= Association of Professional Ball Players of America =

American nonprofit organization

The Association of Professional Ball Players of America (APBPA) is a United States–based charity set up in 1924 to assist professional baseball players. The organization caters to players from all leagues, including the minor leagues. The organization was started by 12 former players in Los Angeles and now has over 101,000 members. Babe Ruth, Lou Gehrig, and other stars of the 1920s spearheaded the development of the APBPA to help former players who were in need financially or experiencing illness or injuries.

==History==
The proceeds from the 1934 Major League Baseball (MLB) All-Star Game, which was estimated at $45,000–50,000, went to the APBPA. The 1935 MLB All-Star Game in Cleveland, Ohio took in $92,692 in proceeds for the APBPA. In 1941, the Pacific Coast League (PCL) held its first annual PCL All-Star Game and the proceeds for the game were donated to the APBPA.

In 1982, the Old Timers Baseball Classic was created. The event, which was a game between two teams made up of retired baseball players, was sponsored by Cracker Jack and took place in Washington, D.C., at Robert F. Kennedy Memorial Stadium. Part of the proceeds from the game, which was attended by 29,196 people, went to the APBPA. The game became an annual event and parts of the games proceeds went to the APBPA until at least 1989.

Action item - Output the stretch of the text on the baseball players' charity from "The Association of" through "donated to the APBPA.", copied word for word.

Page layout parsing records -
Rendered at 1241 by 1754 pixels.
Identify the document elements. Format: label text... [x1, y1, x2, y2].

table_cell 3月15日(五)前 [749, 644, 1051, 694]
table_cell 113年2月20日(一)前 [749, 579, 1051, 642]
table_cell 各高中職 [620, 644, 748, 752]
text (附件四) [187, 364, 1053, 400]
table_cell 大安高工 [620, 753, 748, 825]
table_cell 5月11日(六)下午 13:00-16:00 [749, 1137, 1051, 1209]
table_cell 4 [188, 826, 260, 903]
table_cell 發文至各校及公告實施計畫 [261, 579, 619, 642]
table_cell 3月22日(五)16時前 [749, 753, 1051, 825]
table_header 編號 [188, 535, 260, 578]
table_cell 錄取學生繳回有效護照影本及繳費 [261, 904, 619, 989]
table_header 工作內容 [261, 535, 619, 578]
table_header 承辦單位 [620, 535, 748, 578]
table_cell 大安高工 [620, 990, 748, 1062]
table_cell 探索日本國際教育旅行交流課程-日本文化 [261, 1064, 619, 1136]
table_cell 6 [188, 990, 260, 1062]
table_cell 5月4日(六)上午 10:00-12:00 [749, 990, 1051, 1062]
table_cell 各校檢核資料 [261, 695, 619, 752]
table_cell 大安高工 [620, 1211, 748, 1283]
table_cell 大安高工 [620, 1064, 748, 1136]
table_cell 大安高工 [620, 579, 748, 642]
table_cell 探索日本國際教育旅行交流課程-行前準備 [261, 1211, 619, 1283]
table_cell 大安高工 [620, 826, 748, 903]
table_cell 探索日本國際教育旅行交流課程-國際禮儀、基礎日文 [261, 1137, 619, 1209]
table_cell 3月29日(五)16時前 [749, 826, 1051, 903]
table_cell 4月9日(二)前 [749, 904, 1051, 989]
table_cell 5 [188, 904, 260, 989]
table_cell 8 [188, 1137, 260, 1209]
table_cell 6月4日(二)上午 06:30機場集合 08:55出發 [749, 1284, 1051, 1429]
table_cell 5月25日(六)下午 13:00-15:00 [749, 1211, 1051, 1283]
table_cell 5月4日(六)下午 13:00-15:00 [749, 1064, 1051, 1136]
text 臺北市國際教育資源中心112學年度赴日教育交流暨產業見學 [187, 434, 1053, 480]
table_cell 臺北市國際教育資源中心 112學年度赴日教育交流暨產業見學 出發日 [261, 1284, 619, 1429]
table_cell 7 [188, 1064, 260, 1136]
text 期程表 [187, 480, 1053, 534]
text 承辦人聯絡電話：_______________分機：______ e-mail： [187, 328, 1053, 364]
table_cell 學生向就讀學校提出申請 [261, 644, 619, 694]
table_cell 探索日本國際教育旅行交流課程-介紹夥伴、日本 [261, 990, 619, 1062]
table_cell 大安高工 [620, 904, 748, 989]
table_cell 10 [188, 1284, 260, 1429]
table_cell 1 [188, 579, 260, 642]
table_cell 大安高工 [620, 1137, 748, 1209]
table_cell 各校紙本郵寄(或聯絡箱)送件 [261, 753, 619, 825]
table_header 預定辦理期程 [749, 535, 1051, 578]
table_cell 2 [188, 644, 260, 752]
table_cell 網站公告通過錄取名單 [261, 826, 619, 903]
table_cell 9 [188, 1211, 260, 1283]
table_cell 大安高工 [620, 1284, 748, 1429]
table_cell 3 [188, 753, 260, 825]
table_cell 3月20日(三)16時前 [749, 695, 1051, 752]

Response area -
The Association of Professional Ball Players of America (APBPA) is a United States–based charity set up in 1924 to assist professional baseball players. The organization caters to players from all leagues, including the minor leagues. The organization was started by 12 former players in Los Angeles and now has over 101,000 members. Babe Ruth, Lou Gehrig, and other stars of the 1920s spearheaded the development of the APBPA to help former players who were in need financially or experiencing illness or injuries.

==History==
The proceeds from the 1934 Major League Baseball (MLB) All-Star Game, which was estimated at $45,000–50,000, went to the APBPA. The 1935 MLB All-Star Game in Cleveland, Ohio took in $92,692 in proceeds for the APBPA. In 1941, the Pacific Coast League (PCL) held its first annual PCL All-Star Game and the proceeds for the game were donated to the APBPA.